**Task goal**
In the records below, the lines from the one containing "This report is" through the last are to be reproduced exactly and alone.

(Stored data entries)
--- START ---
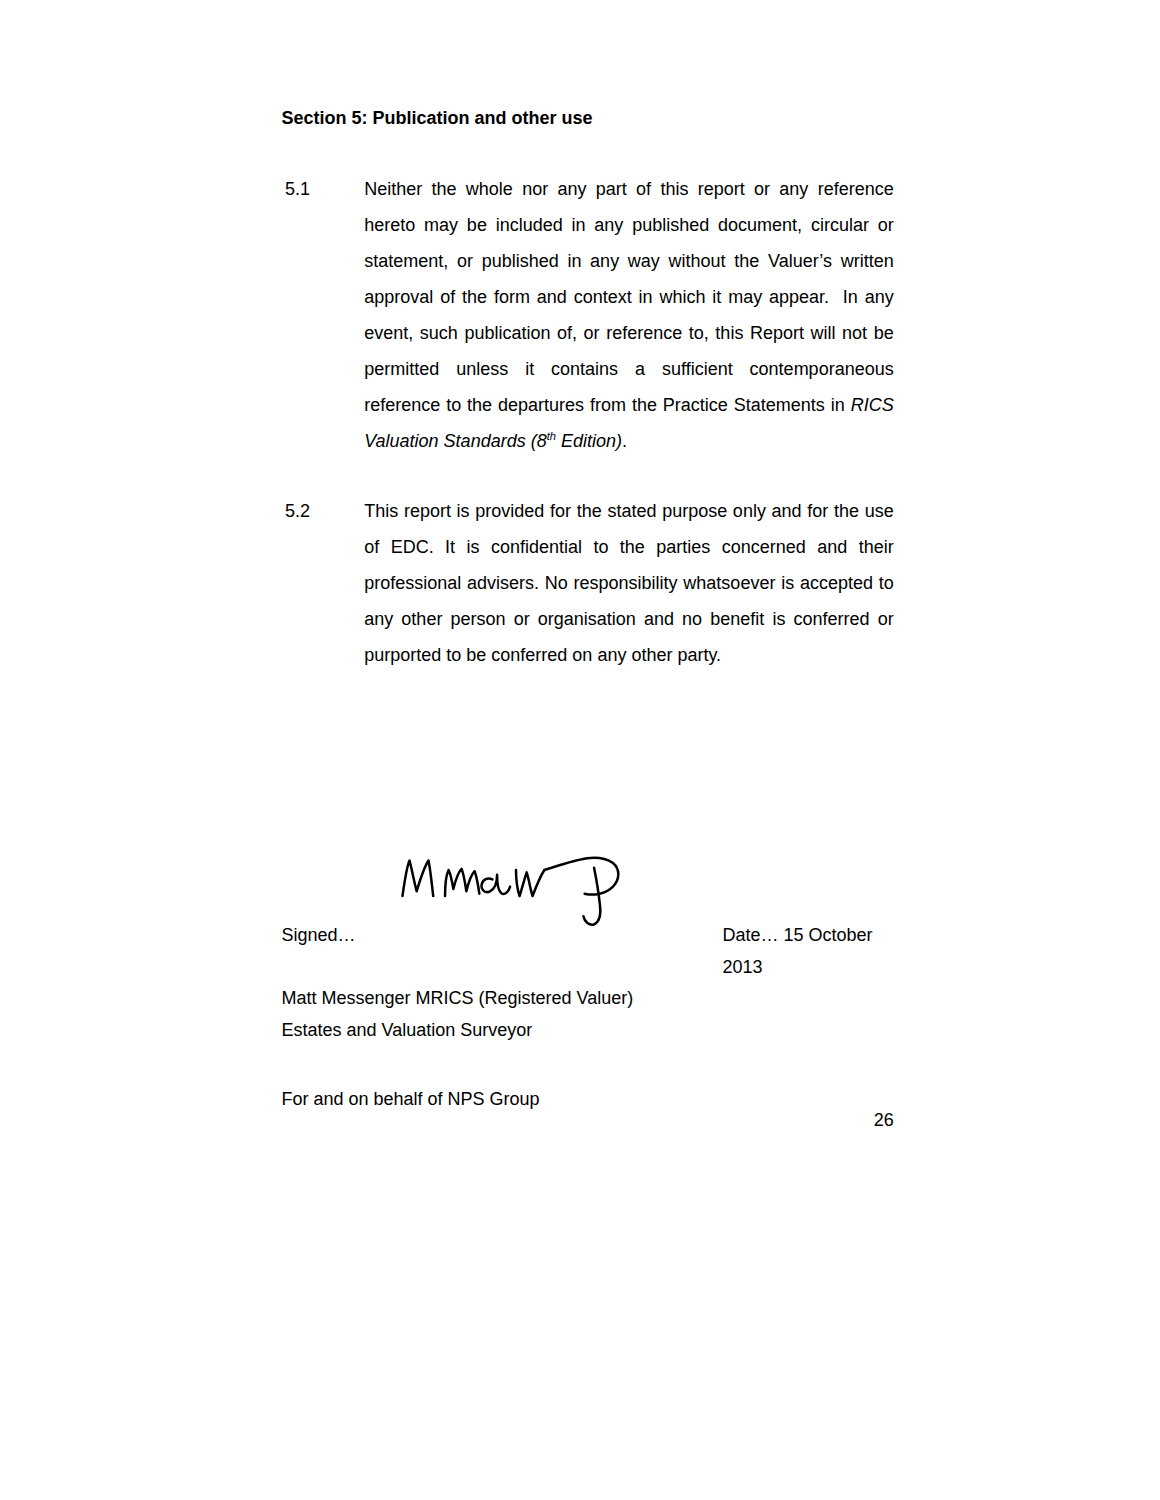Section 5: Publication and other use
5.1
Neither the whole nor any part of this report or any reference hereto may be included in any published document, circular or statement, or published in any way without the Valuer’s written approval of the form and context in which it may appear. In any event, such publication of, or reference to, this Report will not be permitted unless it contains a sufficient contemporaneous reference to the departures from the Practice Statements in RICS Valuation Standards (8th Edition).
5.2
This report is provided for the stated purpose only and for the use of EDC. It is confidential to the parties concerned and their professional advisers. No responsibility whatsoever is accepted to any other person or organisation and no benefit is conferred or purported to be conferred on any other party.
Signed…
Date… 15 October 2013
Matt Messenger MRICS (Registered Valuer)
Estates and Valuation Surveyor
For and on behalf of NPS Group
26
--- END ---
**Exercise answer**
This report is provided for the stated purpose only and for the use of EDC. It is confidential to the parties concerned and their professional advisers. No responsibility whatsoever is accepted to any other person or organisation and no benefit is conferred or purported to be conferred on any other party.
Signed…
Date… 15 October 2013
Matt Messenger MRICS (Registered Valuer)
Estates and Valuation Surveyor
For and on behalf of NPS Group
26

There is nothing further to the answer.